3. Graph-Conditioned Curriculum Learning (GCCL): Zero-cost difficulty ranking using graph attributes.

Long-horizon RL is prone to instability when trained on mixed-difficulty samples, and traditional curriculum learning requires expensive manual labeling or pilot runs. GCCL leverages the fact that graphs provide quantifiable difficulty priors without additional annotation.
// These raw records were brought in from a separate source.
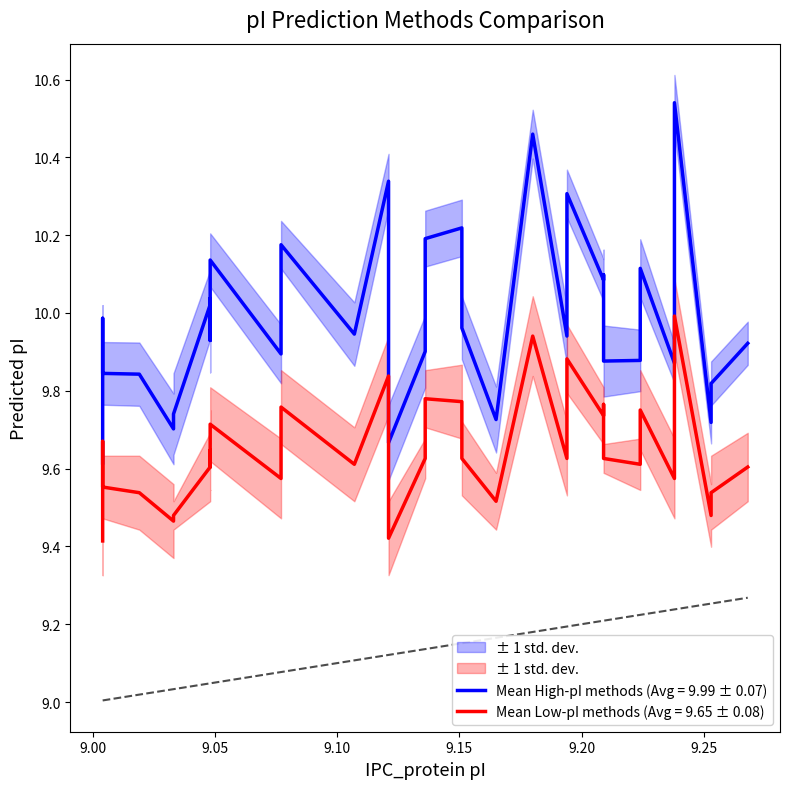

What is the smallest value displayed?

9.0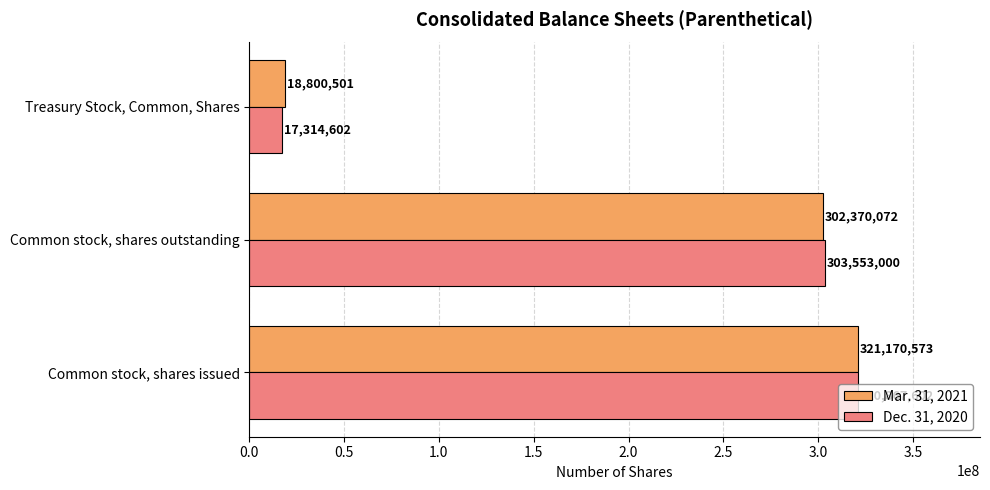

At how many categories does at least one series exceed 74150342?

2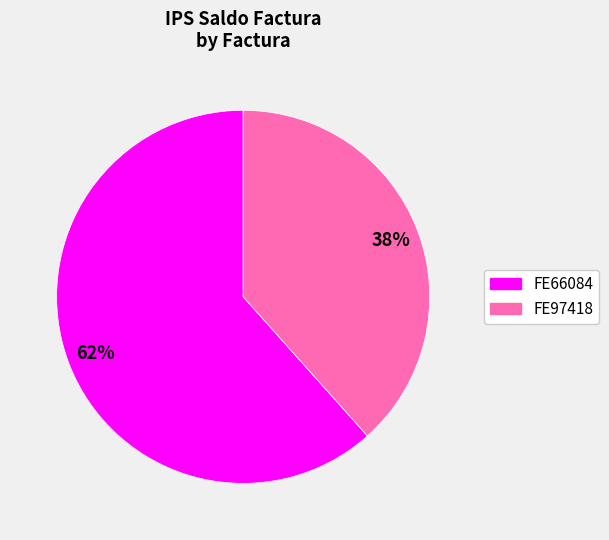

Which has a higher value, FE97418 or FE66084?

FE66084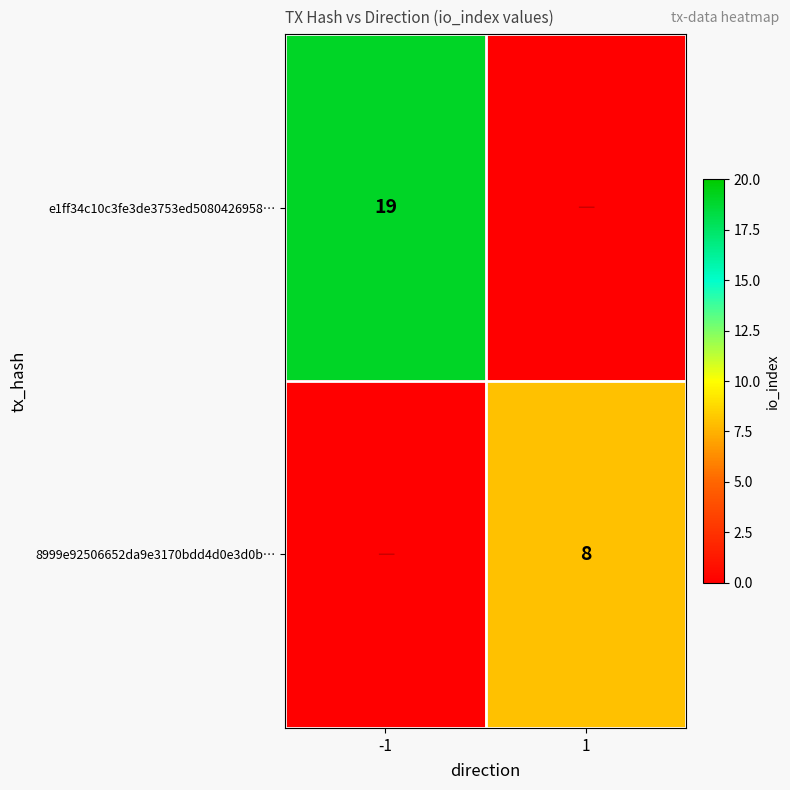

Is the value of 8999e92506652da9e3170bdd4d0e3d0b… at 1 greater than the value of e1ff34c10c3fe3de3753ed5080426958… at -1?

No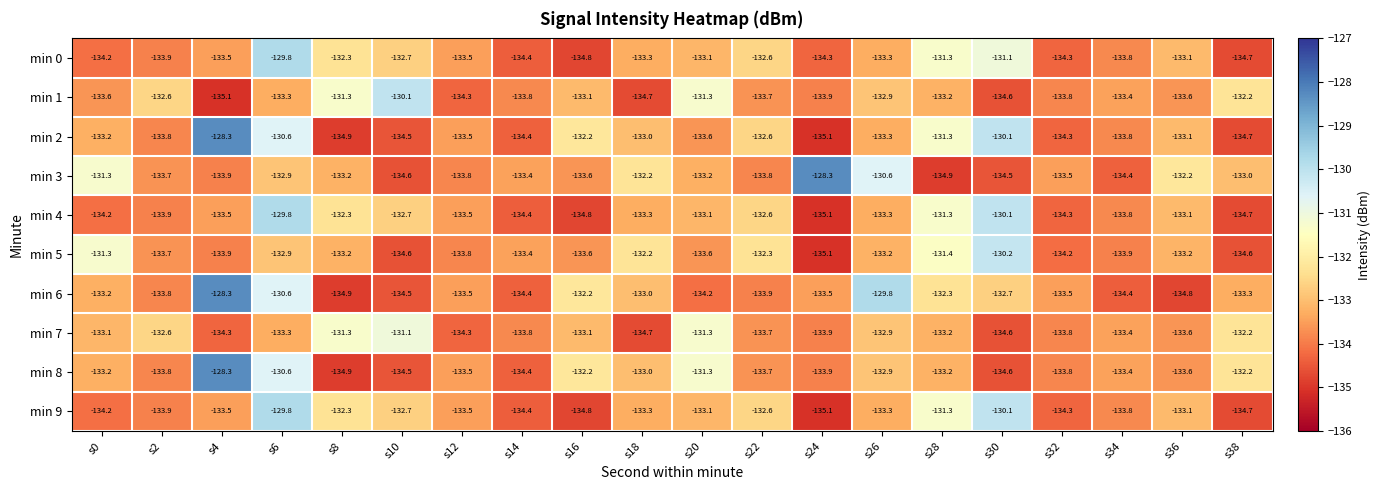

What is the minimum value shown in the chart?

-135.1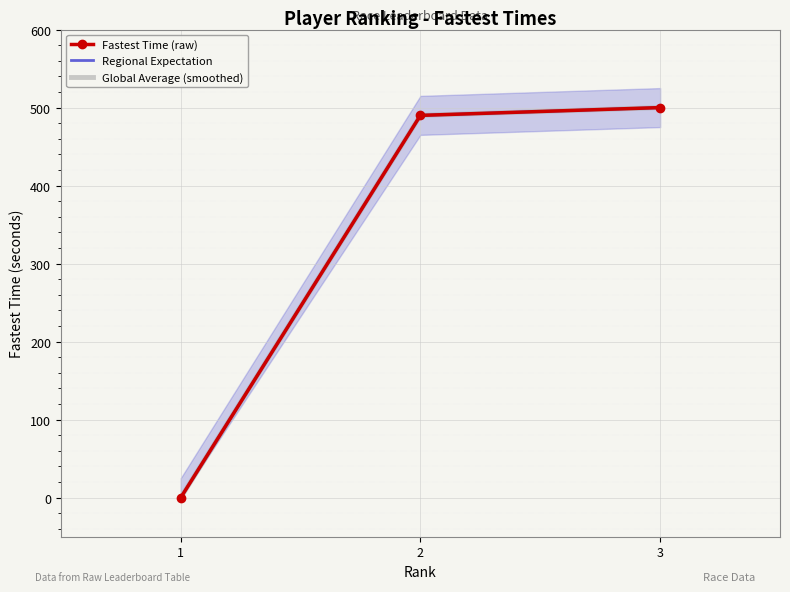

Between 2 and 3, which is larger?

3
For node classification, difficulty is determined by homophily estimation (calibrated via Wilson lower bound) and degree priors. For link prediction, semantic similarity and label consistency of candidate pairs are used. Feeding samples from easy to hard allows policy optimization to stabilize on simple cases before tackling complex ones, leading to more stable training and faster convergence.

Loss & Training

The two-stage reward design corresponds to "learning to search" then "learning to be efficient." Stage 1 uses \(R(\tau) = r_{fmt} + r_{acc} + r_{cov}\) (format + accuracy + tool coverage) to encourage diverse tool usage and basic navigation, optimized via GRPO or REINFORCE++. Stage 2 switches to \(R(\tau) = r_{fmt} + r_{acc} + r_{depth}\), replacing coverage incentives with the cognitive density reward \(r_{depth}\) to converge the policy from "broad search" to "precise search."

Key Experimental Results

Main Results

Task Dataset AgentGL Prev. SOTA Gain
Node Classification OGB-Arxiv 66.3 54.1 (GraphPrompter) +12.2
Node Classification PubMed 74.5 67.0 (GraphPrompter) +7.5
Link Prediction OGB-Arxiv 91.5 79.8 (LLaGA) +11.7
Link Prediction PubMed 75.8 62.5 (GraphICL) +13.3
Zero-shot (NC) Arxiv-23 63.6 52.2 (GraphICL) +11.4
Zero-shot (LP) Reddit 83.2 62.0 (GraphICL) +21.2

Ablation Study

Configuration Description
Full AgentGL Complete model, optimal performance
w/o GCCL Removed curriculum learning, unstable training, performance drop
w/o Search-Constrained Thinking Excessive retrieval but maintains basic capability
w/o Global Tools Only local tools, limited structural view, significant drop

Key Findings

  • Signficantly outperforms GNN, GraphLLM, and GraphRAG baselines across all 7 datasets.
  • Improvements in zero-shot transfer scenarios are particularly notable (Reddit LP +21.2%), indicating the learned search policies are highly generalizable.
  • Search-constrained thinking significantly reduces tool invocation counts while maintaining or improving accuracy.

Highlights & Insights

  • The AGL paradigm itself is the core contribution: Redefining graph learning from "static encoding" to "interactive navigation + reasoning" opens new directions for LLM applications on structured data.
  • Zero-cost curriculum learning: Utilizing intrinsic graph properties to automatically quantify difficulty avoids the bottleneck of manual labeling.
  • Transferable search-constrained thinking: The "think more, search less" design is applicable to any tool-augmented LLM scenario.

Limitations & Future Work

  • Validated only on node classification and link prediction; community detection and graph classification are not yet covered.
  • Graph-native tools are manually designed; future work could allow agents to autonomously discover or combine new tools.
  • Training costs are relatively high (multiple RL rounds); scalability on large-scale graphs remains to be verified.
  • vs GraphRAG (HippoRAG2): GraphRAG requires knowledge graph reconstruction and loses original topology, whereas AgentGL navigates directly on the original graph.
  • vs GraphCoT: Relies on heuristic prompting and is limited to graph QA, while AgentGL optimizes search policies end-to-end via RL.

Rating

  • Novelty: ⭐⭐⭐⭐⭐ First work to combine AGL and RL, pioneering a new direction.
  • Experimental Thoroughness: ⭐⭐⭐⭐ 7 datasets + multiple backbones; ablation studies could be more extensive.
  • Writing Quality: ⭐⭐⭐⭐ Clear framework and rigorous formulations.
  • Value: ⭐⭐⭐⭐⭐ The AGL paradigm has significant potential to drive deep integration of graph learning and LLMs.